Full disclosure: As I started writing this, I was sitting in the Cathay Pacific lounge under the Hong Kong International Airport, waiting for a flight that was almost a day late. The lounge was lovely, but after the first 10 hours or so, even the free tea and dumplings started to wear thin. I tell you this, because -- no matter what you do, as if you needed to know -- while flying is amazing, air travel sucks.
The technology and difficulty of propelling you through the air leave you at the complete mercy of the airline. No matter what the cute video you watch on the taxiway says, airlines regard you mostly as mass and money. I know this far too well: I’m up to about 40,000 miles in the first half of the year, on an average of a flight every other week -- and this has been a relatively light year for me. Status or no, I know full well that to the airlines I’m basically a talking suitcase.
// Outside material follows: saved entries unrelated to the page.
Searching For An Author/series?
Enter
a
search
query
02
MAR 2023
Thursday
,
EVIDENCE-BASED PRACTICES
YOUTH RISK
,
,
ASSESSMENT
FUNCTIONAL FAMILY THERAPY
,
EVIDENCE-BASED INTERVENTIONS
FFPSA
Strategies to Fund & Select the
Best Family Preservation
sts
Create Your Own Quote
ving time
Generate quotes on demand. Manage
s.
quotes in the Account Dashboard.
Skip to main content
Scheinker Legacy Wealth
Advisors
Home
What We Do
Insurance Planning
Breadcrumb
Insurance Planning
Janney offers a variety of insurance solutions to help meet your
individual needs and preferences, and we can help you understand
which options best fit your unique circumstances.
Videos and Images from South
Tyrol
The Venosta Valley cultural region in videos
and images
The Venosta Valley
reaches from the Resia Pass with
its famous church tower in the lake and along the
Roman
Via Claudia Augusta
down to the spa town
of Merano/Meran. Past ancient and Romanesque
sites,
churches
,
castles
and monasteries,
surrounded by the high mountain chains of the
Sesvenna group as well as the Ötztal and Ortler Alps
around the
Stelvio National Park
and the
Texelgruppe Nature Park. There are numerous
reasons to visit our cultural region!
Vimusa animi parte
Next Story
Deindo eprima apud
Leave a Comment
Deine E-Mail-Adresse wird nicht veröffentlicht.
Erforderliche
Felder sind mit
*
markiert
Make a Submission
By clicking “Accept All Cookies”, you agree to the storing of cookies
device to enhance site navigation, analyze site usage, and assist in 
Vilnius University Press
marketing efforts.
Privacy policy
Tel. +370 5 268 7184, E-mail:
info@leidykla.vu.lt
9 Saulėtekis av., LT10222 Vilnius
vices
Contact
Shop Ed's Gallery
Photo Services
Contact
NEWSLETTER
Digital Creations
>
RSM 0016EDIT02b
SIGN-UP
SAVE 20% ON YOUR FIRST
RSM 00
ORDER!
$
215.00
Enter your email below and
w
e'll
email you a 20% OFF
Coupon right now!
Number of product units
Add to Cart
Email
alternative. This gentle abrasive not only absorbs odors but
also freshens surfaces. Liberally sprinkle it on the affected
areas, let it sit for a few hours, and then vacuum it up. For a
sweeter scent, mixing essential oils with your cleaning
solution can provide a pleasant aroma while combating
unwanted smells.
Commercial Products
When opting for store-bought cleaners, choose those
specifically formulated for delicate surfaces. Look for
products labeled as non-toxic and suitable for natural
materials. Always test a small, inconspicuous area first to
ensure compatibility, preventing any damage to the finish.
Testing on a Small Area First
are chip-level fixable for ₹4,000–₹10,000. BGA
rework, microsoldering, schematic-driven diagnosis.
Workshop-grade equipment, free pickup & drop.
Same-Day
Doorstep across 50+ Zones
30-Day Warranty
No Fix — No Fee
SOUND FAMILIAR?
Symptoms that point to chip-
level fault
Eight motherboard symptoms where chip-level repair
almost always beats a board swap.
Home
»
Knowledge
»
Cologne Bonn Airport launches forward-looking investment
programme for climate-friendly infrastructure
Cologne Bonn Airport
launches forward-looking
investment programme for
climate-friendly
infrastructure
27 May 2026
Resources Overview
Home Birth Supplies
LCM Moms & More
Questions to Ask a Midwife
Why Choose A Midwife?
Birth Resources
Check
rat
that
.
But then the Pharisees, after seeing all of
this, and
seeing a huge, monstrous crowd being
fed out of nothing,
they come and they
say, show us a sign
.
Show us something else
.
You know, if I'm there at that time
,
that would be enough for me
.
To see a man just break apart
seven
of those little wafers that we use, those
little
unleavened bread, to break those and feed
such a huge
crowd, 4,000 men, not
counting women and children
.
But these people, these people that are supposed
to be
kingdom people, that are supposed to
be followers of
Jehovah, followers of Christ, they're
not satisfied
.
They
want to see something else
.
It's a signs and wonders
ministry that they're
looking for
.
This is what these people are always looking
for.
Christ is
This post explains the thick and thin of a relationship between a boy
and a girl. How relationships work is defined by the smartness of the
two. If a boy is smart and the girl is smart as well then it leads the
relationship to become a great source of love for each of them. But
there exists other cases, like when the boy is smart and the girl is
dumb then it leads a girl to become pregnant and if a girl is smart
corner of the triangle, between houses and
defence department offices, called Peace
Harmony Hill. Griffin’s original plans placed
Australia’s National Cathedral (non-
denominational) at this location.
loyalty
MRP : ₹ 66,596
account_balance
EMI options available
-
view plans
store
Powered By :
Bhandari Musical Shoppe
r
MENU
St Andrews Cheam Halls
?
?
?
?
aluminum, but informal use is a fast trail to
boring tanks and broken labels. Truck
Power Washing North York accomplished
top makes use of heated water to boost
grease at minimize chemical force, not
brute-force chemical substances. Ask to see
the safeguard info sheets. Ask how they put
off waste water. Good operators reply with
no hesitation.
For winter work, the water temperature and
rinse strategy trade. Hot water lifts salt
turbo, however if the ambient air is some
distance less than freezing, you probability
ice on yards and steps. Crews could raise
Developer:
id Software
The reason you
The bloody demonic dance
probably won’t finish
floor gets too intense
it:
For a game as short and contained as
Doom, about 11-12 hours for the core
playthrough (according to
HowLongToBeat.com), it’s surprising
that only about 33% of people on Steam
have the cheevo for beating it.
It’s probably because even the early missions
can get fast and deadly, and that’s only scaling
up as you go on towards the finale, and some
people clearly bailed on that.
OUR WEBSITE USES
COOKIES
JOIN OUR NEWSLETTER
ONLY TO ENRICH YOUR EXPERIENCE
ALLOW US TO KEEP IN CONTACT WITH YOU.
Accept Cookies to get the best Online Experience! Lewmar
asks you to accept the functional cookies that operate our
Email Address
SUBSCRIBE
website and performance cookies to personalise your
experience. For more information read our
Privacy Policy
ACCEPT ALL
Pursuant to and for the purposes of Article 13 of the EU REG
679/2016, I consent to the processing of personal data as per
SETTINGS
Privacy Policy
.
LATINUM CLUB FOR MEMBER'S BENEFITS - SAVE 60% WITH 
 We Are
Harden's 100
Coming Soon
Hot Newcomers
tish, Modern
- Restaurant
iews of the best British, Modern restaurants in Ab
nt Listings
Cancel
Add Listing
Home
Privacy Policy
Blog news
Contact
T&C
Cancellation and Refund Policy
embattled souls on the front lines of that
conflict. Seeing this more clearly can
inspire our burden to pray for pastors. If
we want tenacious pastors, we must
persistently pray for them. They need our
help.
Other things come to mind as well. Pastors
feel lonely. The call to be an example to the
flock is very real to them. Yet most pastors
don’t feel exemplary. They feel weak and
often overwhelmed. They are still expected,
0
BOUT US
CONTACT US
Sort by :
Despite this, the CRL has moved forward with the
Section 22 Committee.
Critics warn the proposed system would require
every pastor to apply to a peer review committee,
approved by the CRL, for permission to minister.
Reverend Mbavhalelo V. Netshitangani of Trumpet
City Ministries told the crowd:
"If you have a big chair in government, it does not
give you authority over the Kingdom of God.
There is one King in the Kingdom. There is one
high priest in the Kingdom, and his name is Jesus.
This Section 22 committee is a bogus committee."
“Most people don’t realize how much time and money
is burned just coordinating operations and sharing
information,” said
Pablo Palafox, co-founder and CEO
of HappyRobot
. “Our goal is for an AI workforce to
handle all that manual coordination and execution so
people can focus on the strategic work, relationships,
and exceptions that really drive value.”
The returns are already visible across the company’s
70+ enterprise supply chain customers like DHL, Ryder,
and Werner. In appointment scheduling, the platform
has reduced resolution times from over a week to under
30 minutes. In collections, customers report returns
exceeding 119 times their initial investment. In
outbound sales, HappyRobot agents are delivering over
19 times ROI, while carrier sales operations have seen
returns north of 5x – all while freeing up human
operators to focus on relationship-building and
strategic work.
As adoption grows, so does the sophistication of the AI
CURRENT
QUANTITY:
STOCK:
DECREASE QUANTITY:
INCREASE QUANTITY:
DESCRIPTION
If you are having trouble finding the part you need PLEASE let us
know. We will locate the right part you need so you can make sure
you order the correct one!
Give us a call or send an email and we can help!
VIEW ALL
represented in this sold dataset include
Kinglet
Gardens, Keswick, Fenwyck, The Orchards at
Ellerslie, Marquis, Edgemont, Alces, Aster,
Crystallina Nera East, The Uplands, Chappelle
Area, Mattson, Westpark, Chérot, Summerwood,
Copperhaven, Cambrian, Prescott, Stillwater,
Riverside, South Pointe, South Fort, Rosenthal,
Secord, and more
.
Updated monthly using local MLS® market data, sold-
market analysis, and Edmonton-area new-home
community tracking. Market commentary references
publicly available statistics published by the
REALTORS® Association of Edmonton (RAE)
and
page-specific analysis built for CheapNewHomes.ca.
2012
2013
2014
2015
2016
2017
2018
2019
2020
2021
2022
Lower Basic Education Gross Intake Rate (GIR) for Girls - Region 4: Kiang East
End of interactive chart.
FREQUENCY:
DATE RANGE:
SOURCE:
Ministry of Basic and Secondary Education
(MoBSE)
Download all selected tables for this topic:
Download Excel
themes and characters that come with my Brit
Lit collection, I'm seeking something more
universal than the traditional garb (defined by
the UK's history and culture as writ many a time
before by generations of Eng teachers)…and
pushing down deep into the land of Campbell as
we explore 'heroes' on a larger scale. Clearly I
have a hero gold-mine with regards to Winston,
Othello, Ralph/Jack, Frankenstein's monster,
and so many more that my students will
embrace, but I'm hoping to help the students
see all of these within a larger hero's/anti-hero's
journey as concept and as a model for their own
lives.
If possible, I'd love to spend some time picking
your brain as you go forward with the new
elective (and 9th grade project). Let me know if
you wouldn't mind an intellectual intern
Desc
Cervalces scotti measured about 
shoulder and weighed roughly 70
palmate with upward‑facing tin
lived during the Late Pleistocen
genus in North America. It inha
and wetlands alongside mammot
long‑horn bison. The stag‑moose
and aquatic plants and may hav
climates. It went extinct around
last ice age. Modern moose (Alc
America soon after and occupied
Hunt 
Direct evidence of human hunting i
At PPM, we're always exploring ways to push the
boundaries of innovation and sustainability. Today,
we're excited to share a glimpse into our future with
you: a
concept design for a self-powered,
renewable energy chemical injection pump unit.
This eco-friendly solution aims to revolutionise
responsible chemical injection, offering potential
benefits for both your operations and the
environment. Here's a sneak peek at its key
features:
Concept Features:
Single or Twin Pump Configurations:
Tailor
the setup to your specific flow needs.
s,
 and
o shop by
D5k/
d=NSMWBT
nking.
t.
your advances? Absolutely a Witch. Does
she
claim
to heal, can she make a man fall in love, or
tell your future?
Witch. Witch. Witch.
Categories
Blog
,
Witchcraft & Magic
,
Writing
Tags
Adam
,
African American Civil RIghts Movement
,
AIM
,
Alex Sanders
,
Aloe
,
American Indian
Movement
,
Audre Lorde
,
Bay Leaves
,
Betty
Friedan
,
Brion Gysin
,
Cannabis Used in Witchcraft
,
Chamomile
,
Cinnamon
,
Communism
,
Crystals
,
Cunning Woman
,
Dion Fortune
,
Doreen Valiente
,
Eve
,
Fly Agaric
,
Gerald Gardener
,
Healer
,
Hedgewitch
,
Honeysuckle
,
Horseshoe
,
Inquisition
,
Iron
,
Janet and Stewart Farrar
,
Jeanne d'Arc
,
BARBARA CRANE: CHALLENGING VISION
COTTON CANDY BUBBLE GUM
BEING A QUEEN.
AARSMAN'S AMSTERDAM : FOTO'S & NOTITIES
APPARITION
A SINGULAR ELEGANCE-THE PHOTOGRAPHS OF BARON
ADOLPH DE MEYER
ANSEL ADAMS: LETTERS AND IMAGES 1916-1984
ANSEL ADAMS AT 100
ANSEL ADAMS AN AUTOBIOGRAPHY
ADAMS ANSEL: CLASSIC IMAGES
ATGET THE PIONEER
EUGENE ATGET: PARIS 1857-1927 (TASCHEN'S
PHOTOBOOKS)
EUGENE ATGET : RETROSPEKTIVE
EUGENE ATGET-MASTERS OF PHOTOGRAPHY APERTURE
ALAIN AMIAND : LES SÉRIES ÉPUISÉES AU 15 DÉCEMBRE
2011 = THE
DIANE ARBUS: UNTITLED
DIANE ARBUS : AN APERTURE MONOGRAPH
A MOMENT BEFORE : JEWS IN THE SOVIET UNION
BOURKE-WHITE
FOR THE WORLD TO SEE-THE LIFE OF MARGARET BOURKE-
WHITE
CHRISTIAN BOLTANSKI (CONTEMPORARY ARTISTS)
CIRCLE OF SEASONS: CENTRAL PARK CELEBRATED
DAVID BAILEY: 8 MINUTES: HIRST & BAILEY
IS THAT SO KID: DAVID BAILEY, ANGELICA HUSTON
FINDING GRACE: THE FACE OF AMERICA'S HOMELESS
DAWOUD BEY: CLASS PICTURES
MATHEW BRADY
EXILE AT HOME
Even if you manage to book the lie-flat studio bed in international flagship first class, you remain a body packed in a metal tube. Cargo, in other words.
The good news is, there are ways to turn the system to your benefit. Airlines learned some time ago that the best way to make sure passengers (and their far wealthier employers) keep giving money to them, rather than to their competitors, was to encourage loyalty and tamp down on passengers’ unhappiness. You can’t do anything about the weather (or in my case, Beijing air traffic control). But you can make your experience a lot more pleasant if you follow a few tips.